Supreme Court Justice Clarence Thomas is sometimes under fire for his divisive rulings as a Republican Justice, but his controversial relationship with Texas super-donor Harlan Crow has recently made headlines. The Justice received several expensive gifts from Crow worth hundreds of thousands of dollars over the years.
This has turned Thomas into a major talking point, so much so that even a pizza eatery has taken note. Check out how this pizzeria is capitalizing on the political controversy.
One pizza chain had a sale inspired by Clarence Thomas.
&pizza, a casual fast-food pizza chain in the United States Northeast located in Washington, D.C., Maryland, Virginia, Pennsylvania, New Jersey, and New York, decided to capitalize on the ongoing controversy to drive sales.

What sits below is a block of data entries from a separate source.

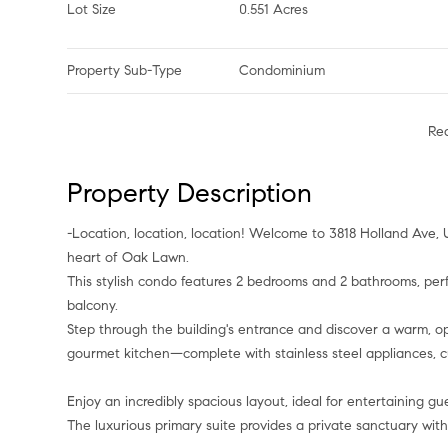
Lot Size
0.551 Acres
Property Sub-Type
Condominium
Re
Property Description
-Location, location, location! Welcome to 3818 Holland Ave, Unit 305—A modern, contemporary retreat nestled in the coveted
heart of Oak Lawn.
This stylish condo features 2 bedrooms and 2 bathrooms, perf
balcony.
Step through the building's entrance and discover a warm, op
gourmet kitchen—complete with stainless steel appliances, cu
Enjoy an incredibly spacious layout, ideal for entertaining gu
The luxurious primary suite provides a private sanctuary wit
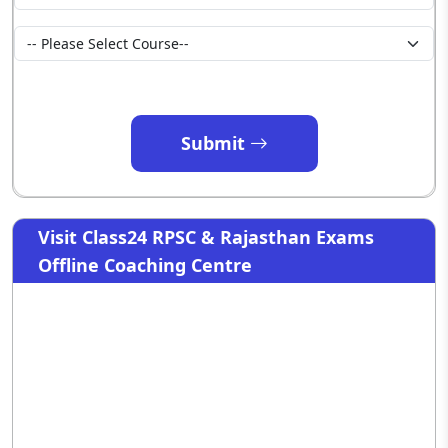
Submit
Visit Class24 RPSC & Rajasthan Exams
Offline Coaching Centre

FOX Business reports that &pizza shared an email blast that said, "every pie on sale, just like Supreme Court Justice Clarence Thomas." The gist of the joke here is that just like the limited-time deal, Thomas is cheap and can easily be bought out. &pizza did not respond to FOX.
What's happening with the Clarence Thomas-Harlan Crow scandal?

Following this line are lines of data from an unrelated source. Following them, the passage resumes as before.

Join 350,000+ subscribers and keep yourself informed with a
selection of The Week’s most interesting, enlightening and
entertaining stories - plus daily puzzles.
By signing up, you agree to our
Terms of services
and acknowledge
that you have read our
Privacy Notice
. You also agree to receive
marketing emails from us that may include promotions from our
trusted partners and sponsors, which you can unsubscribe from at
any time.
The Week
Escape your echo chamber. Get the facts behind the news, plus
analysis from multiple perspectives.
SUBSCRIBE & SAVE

The most pressing scandal that scathes Thomas' reputation is his relationship with billionaire and major GOP donor Harlan Crow. The Ethics in Government Act in the White House requires Thomas to remain transparent about any financial assets gifted to him, which in the instance with Crow did not happen. Since the news broke, there's been a public outcry for Thomas to be investigated by the U.S. Department of Justice.
Per Slate, "the law provides that disclosures must include the identity of the source, a brief description, and the value of all gifts," and the Judiciary Conference Filing Instructions say that all gifts over $415 must be disclosed. Similar information is required for gifts of travel reimbursement under the act. Additionally, Thomas did not share that he sold three properties in Savannah, Georgia to Crow for $133,363. Any property transaction over $1,000 must be self-reported.
Legal ethics expert at Washington University in St. Louis Kathleen Clark has been studying Thomas' financial disclosures for years. "Thomas was hiding a financial relationship with Crow," she said when gauging the nature of their interactions. Thomas has reportedly also accepted private jet flights, private resort stays, and international cruises from Crow over what's alleged to be decades. In a statement, Crow claimed that there was no deeper meaning behind his gift-giving to Thomas.